<<<<

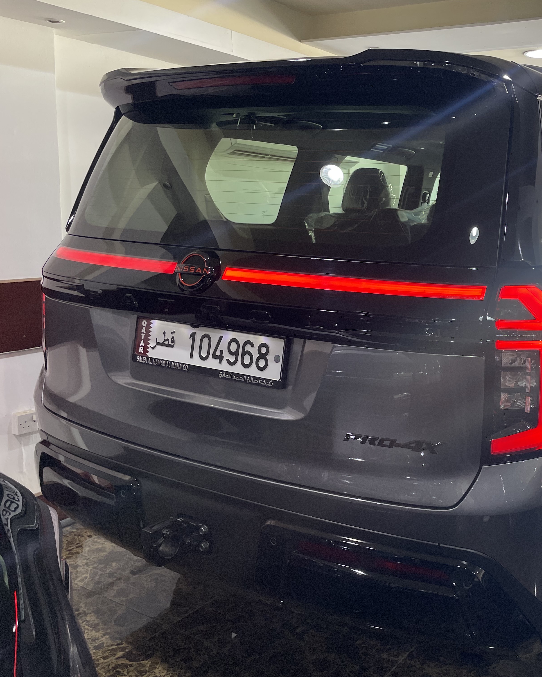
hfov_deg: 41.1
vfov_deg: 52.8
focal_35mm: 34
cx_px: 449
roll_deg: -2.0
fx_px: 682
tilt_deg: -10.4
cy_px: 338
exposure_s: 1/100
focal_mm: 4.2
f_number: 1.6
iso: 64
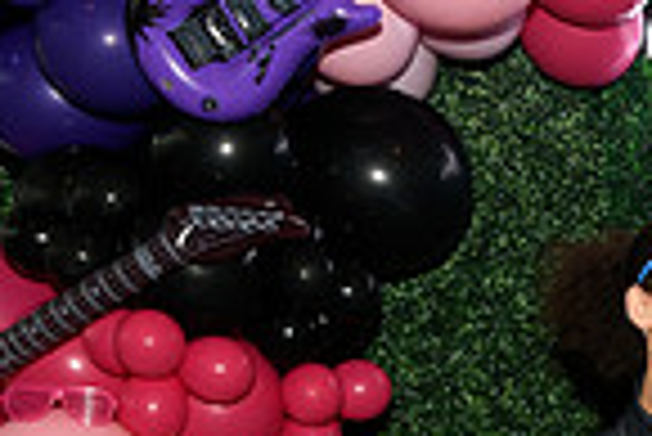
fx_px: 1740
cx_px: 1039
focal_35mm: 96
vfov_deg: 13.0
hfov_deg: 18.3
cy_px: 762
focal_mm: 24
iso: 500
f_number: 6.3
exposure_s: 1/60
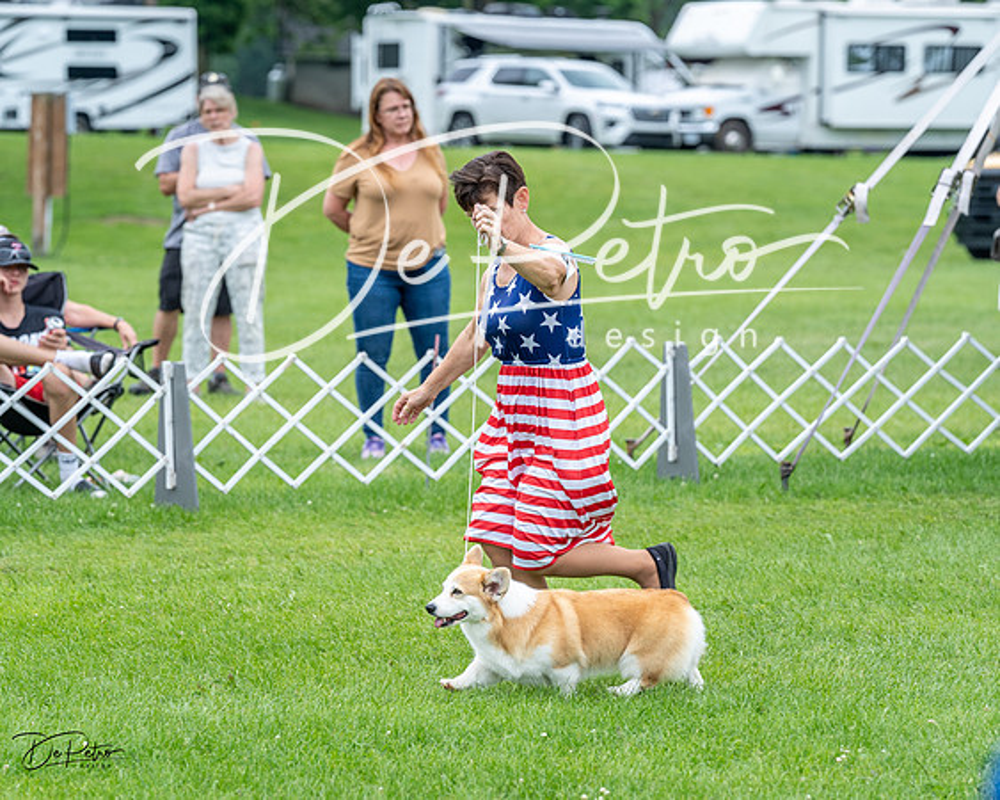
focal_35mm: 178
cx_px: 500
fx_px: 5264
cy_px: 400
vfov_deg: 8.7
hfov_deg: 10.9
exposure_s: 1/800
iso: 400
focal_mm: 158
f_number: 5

>>>>
<<<<

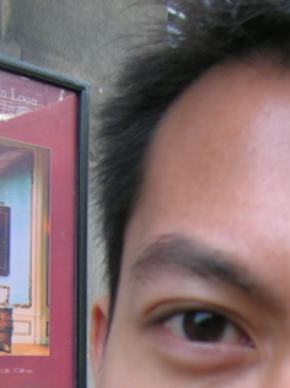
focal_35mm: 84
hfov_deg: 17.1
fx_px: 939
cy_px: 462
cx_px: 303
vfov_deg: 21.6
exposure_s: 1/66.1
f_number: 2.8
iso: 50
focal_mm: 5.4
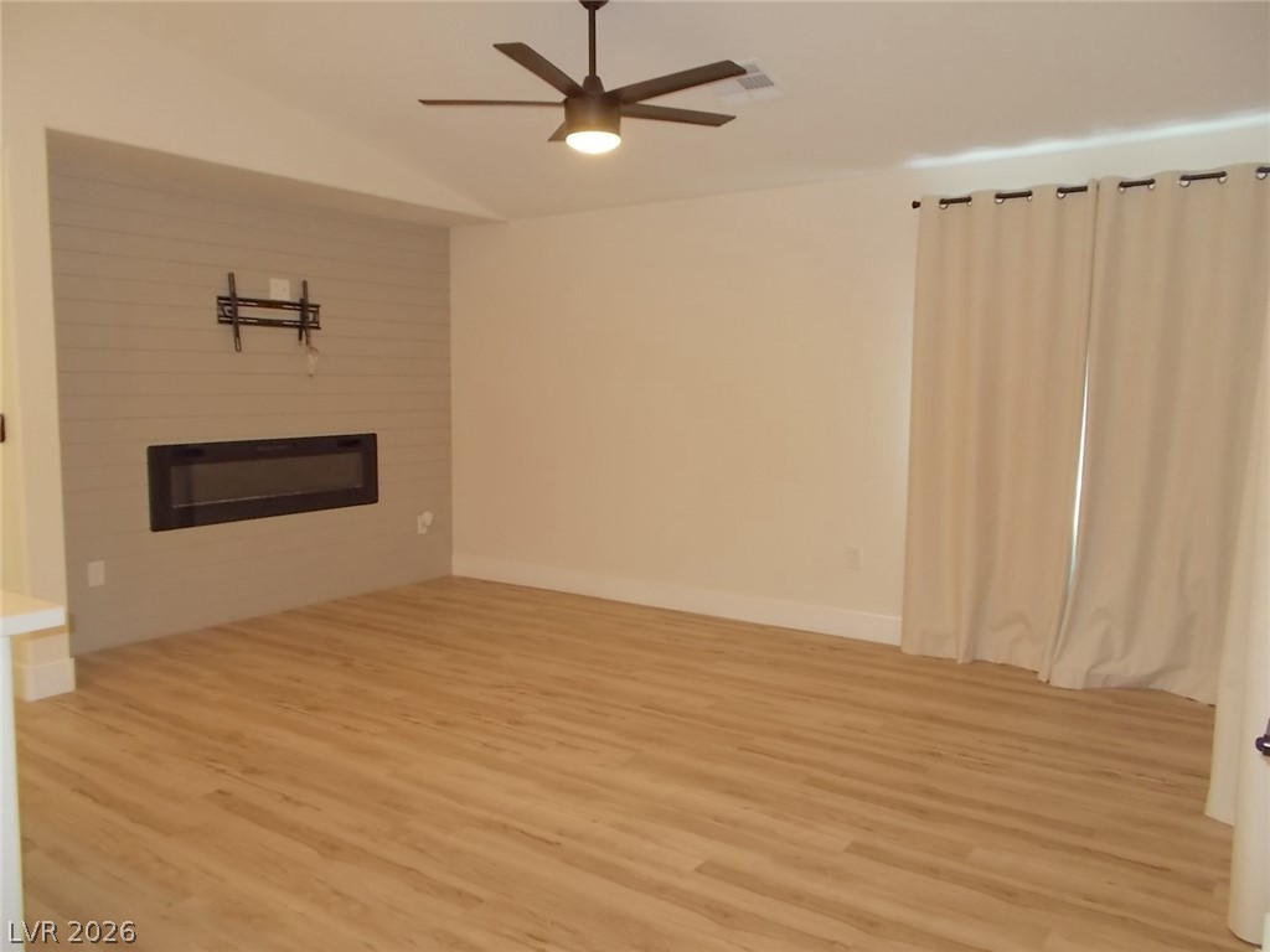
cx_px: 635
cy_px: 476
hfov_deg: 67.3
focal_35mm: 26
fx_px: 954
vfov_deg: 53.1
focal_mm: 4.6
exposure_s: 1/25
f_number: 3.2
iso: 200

>>>>

◆ **INSTRUCTION**: Everything between and including the line above containing "hfov_deg: 41.1" and the line containing "f_number: 5" should be reproduced exactly, with pictures excluded.

◆ **RESPONSE BOX**:
hfov_deg: 41.1
vfov_deg: 52.8
focal_35mm: 34
cx_px: 449
roll_deg: -2.0
fx_px: 682
tilt_deg: -10.4
cy_px: 338
exposure_s: 1/100
focal_mm: 4.2
f_number: 1.6
iso: 64
fx_px: 1740
cx_px: 1039
focal_35mm: 96
vfov_deg: 13.0
hfov_deg: 18.3
cy_px: 762
focal_mm: 24
iso: 500
f_number: 6.3
exposure_s: 1/60
focal_35mm: 178
cx_px: 500
fx_px: 5264
cy_px: 400
vfov_deg: 8.7
hfov_deg: 10.9
exposure_s: 1/800
iso: 400
focal_mm: 158
f_number: 5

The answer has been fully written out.